The program initially was unprofitable. For their first 20 years the regional corporations collectively sustained an average annual loss of 3.9 percent, according to a 2001 report by Steve Colt, an associate professor of economics at the University of Alaska Anchorage who has studied ANC data.
But, business began to pick up in 1992 when then-Sen. Ted Stevens, R-Alaska, drafted legislation that ANCs, along with companies owned by native Hawaiian organizations and Indian tribes, should be considered small and disadvantaged, and eligible to participate in the Small Business Administration's 8(a) Business Development program.
Stevens later gained additional advantages for ANCs, allowing them to earn sole source contracts of any value and to have multiple subsidiary firms in the 8(a) program concurrently.

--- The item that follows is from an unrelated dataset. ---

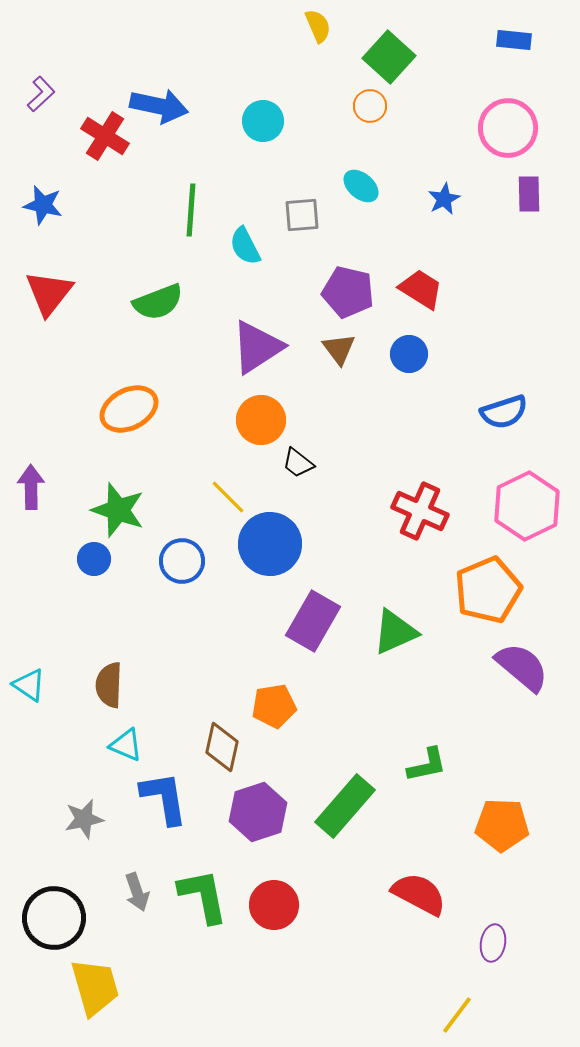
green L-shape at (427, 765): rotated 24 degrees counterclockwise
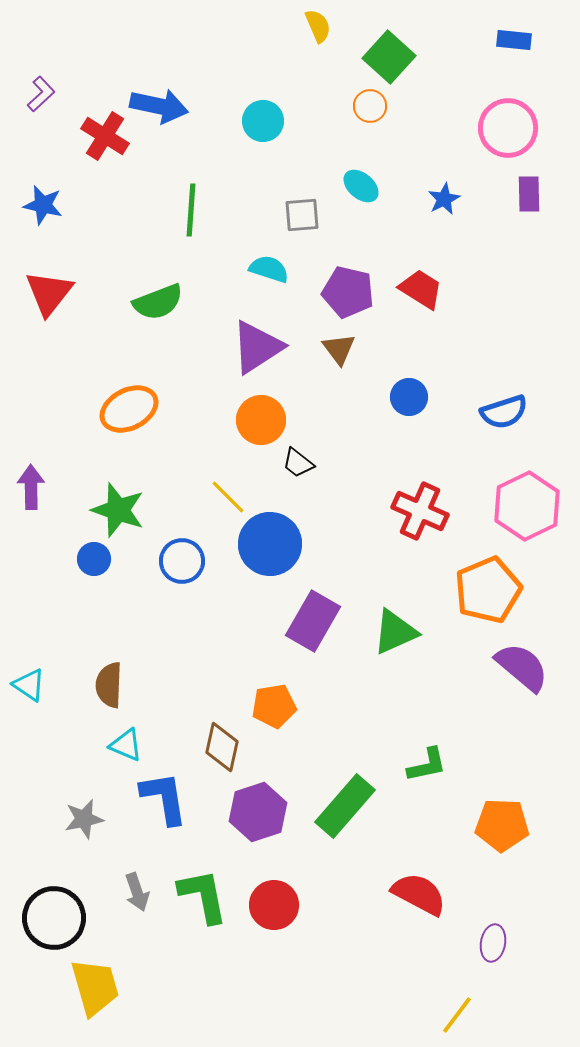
cyan semicircle at (245, 246): moved 24 px right, 23 px down; rotated 135 degrees clockwise
blue circle at (409, 354): moved 43 px down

The changes paid off. A 2006 Native American Contractors Association survey found that more than $33 million in dividends distributed in 2005 by 10 regional corporations and two village corporations were attributable specifically to federal contracts.

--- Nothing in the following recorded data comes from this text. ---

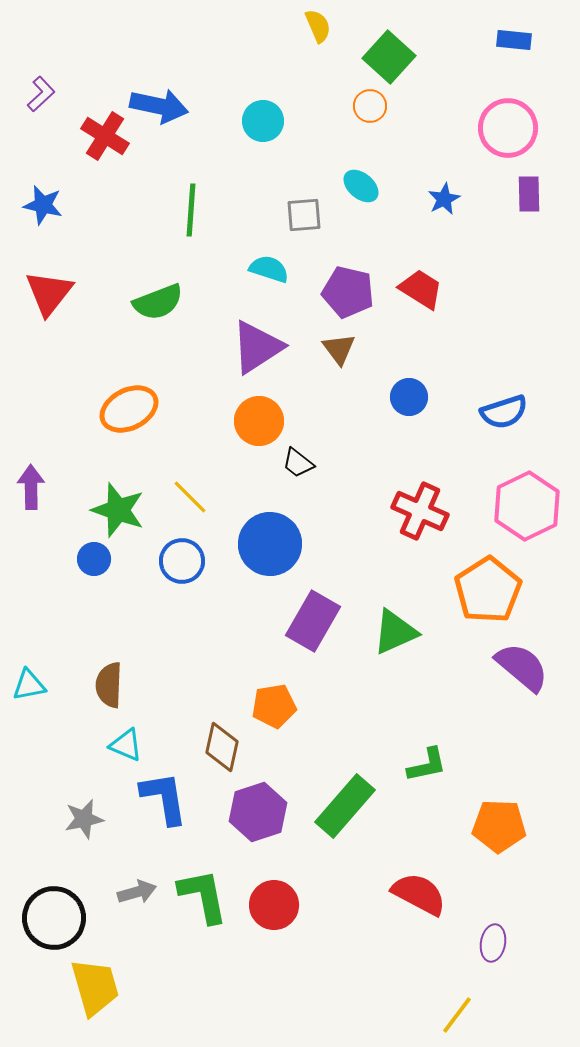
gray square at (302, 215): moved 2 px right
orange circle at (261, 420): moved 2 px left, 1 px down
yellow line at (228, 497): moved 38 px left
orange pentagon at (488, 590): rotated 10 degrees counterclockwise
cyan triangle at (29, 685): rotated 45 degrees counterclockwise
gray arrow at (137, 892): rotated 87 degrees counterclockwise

ANCs point out those figures can be deceiving. The 12 regional and village corporations cited in the survey had more than 86,000 shareholders, greatly diminishing the size of members' individual dividends.
A successful ANC, however, can make a measurable difference for the native population. For example, in 2005 Afognak Native Corporation paid $10.8 million in dividends for its nearly 700 shareholders, or more than $15,000 per person, according to a 2007 report commissioned by NACA.

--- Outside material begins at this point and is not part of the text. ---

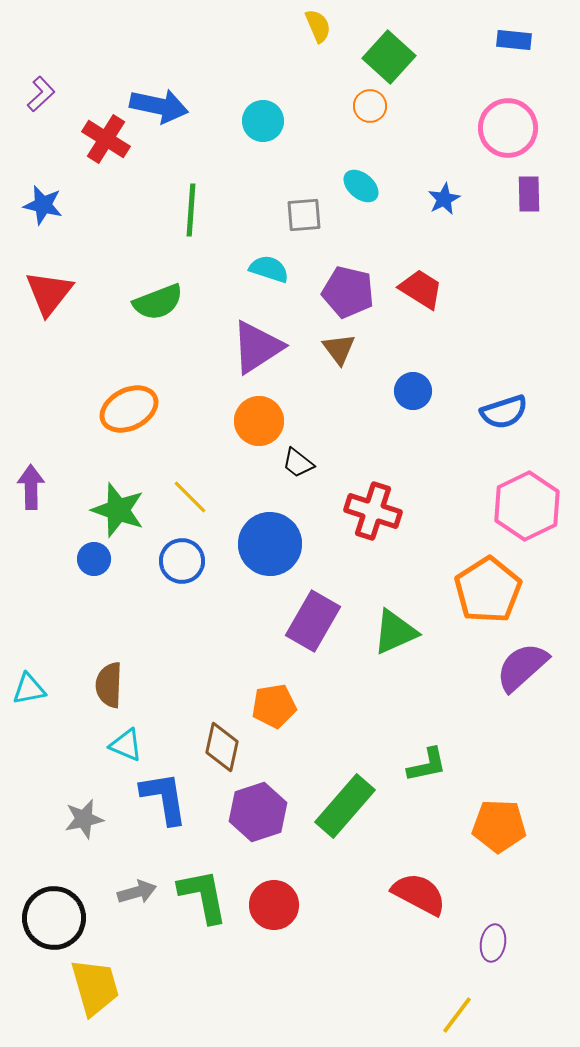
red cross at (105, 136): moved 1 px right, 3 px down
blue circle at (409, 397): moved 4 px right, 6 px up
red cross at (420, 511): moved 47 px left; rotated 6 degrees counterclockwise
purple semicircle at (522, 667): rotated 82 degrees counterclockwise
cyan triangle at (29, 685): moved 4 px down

At Arctic Slope Regional Corporation in Alaska's North Slope, $35 is paid to shareholders for every $100 earned. The remainder is reinvested in the company to grow the value of shareholder stock, said Tara Sweeney, spokeswoman for corporation, which has earned nearly $3 billion in federal contracts since 2000.
"The 8(a) program contributes to ASRC's overall mission to enhance the cultural and economic freedom of our 10,000 Iñupiat Eskimo members, our shareholders," Sweeney said. "Forty percent of our shareholder population is under the age of 18. The revenues generated from our 8(a) operations are applied to shareholder training and education programs; they contribute to building our education foundation and meaningful partnerships with education institutions."
The program's impact on local jobs is somewhat less encouraging. The NACA survey showed that the 8(a) contracts held by 12 regional or village corporations generated 9,750 jobs in Alaska, but less than one third were filled by native Alaskans.
The corporations defend their hiring practices, arguing they must balance competing objectives: the desire hire local shareholders and the need for experienced and specialized employees.
But, while ANCs concede their program has flaws, they caution that congressional proposals to scale back their contracting preferences are not only unnecessary, but could have devastating results.
"It would have a significant negative impact and would result in increasing unemployment, and of course, the direct benefit to tribal members and shareholders would evaporate," said Chris E. McNeil Jr., chief executive officer of Sealaska, a regional corporation in southeast Alaska. "You need to remember, they don't have casinos. They need to find any entrepreneurial activity to sustain an economic future for themselves. So if this was to disappear it would create a very significant hole in the revenue and also in their opportunity for professional advancement."